High street woes still pull on the retailer as focus shifts to online.
Next shares fall as sales growth slows and high street continues to drag
- Next transition to becoming more of an online retailer but still suffers from the high street gloom
- However, the clothing company sticks to full-year guidance and expect full-year pre-tax profits of £727m
- We maintain a cautious stance on the retail sector and at best recommends the shares as a ‘hold’ for investors seeking a balanced return
The trading update provided by Next this morning was still highly reflective of conditions within the retail sector as sales in physical stores continued to head lower, but the pace of the slowdown quickened a little to -8% dragging the year to date figure to -6.3%.
Meanwhile online sales, for which Next has been a leader amongst traditional bricks and mortar retailers - which now generates more sales online than from the high street, saw online sales moderate slightly to +12.7% with year-to-date sales at 14.8%. With finance income also slowing down a little, total sales for the most recent period were higher by just 2%. On the face of it, Next’s figures look reasonably good compared to others on the high street, but it was nonetheless a little disappointing leaving the shares to fall by roughly 4% in early trading on a day when the rest of the market has seen strong gains.
Despite these disappointing figures, the management have kept their guidance for full-year pre-tax profits of £727m, up 0.1% on the prior year. In some ways management need to be congratulated for transitioning the group over the years to be more of an online retailer, but even the online sales this time around has been a little disappointing. Without much more from the management on what drove these numbers, we could put the blame of this on the uncertainty in the macro and geopolitical environment along with unusual weather patterns earlier in the year causing disruption to consumer’s shopping habits while online competition could be a factor too.

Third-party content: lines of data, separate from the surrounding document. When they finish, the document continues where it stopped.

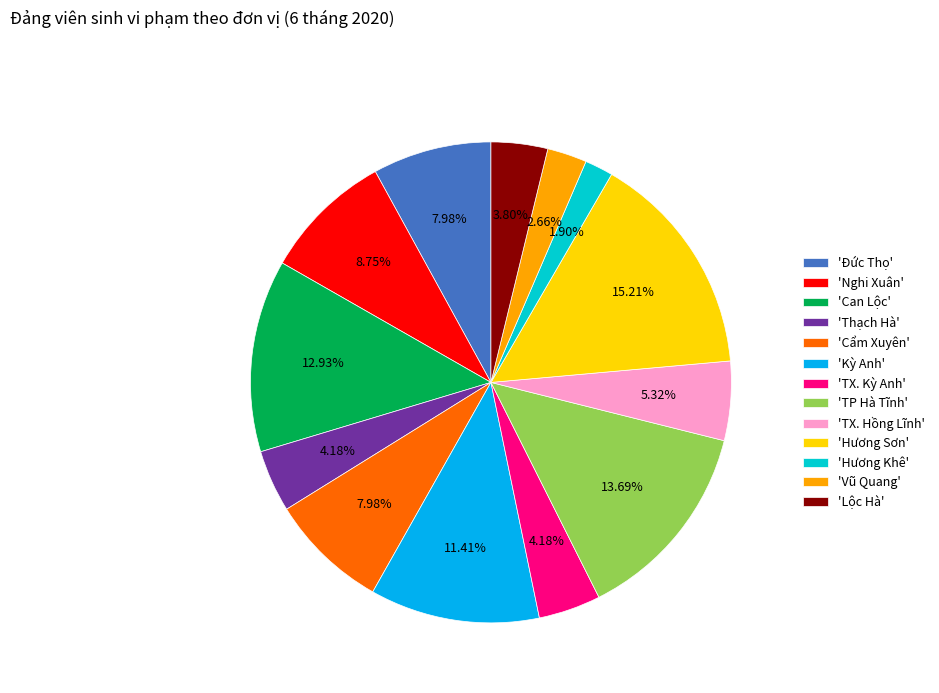

Do 'TX. Kỳ Anh' and 'Hương Sơn' together represent more than half of the pie?

No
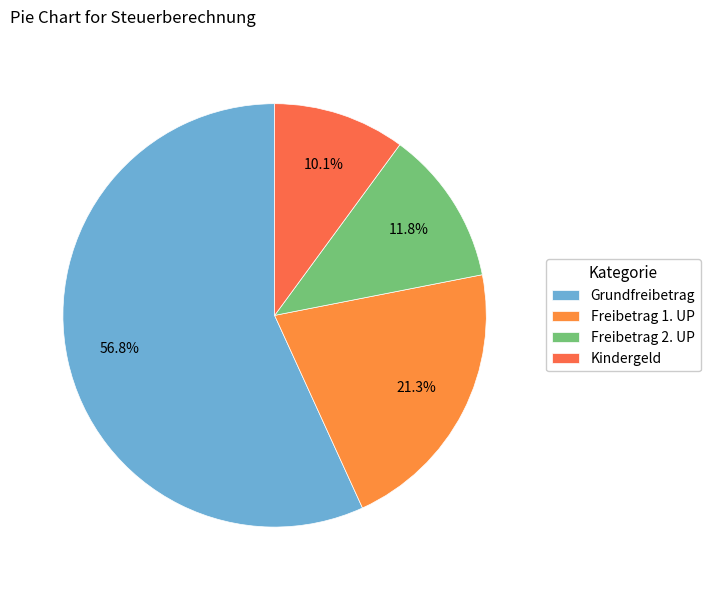

To the nearest percent, what portion does Kindergeld represent?

10%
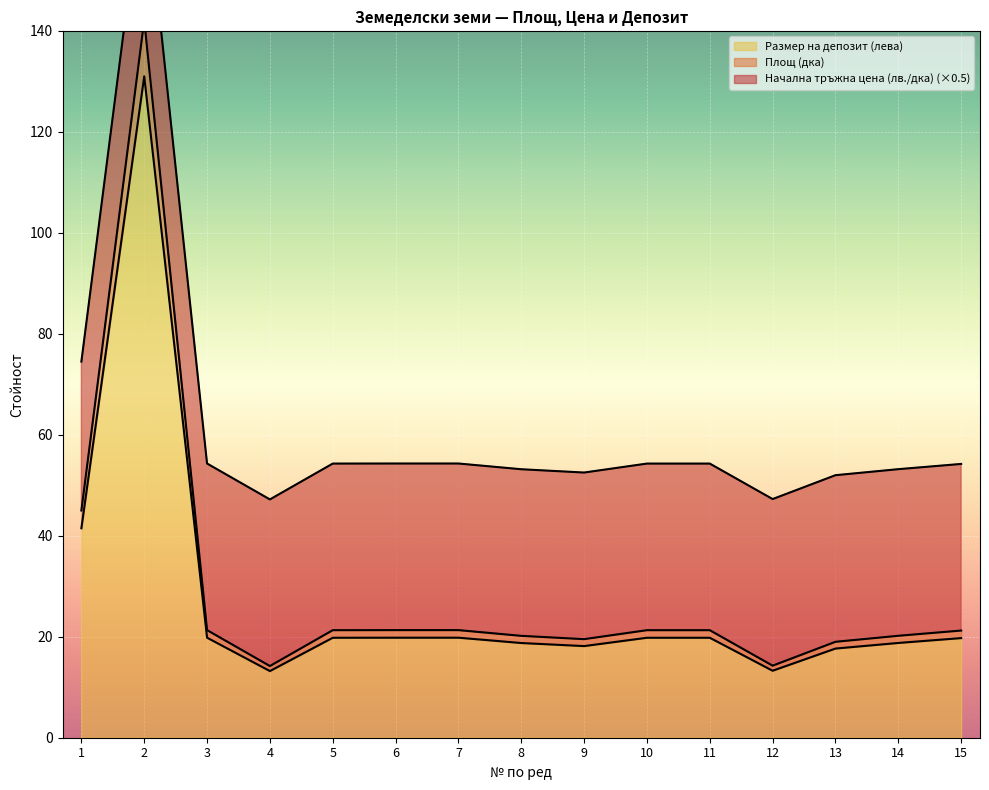

Count the number of categories in the chart.

15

We have been very cautious on the retail sector for a number of years now and we don’t see that changing anytime soon. Next will continue to be a victim of lower footfall on the UK’s high streets, but while its online platform is doing well, there is intense competition coming from other online operators. We therefore still maintain our cautious stance on the shares as well and can at best recommend a ‘hold’ for investors seeking a balanced return and willing to accept a medium level of risk.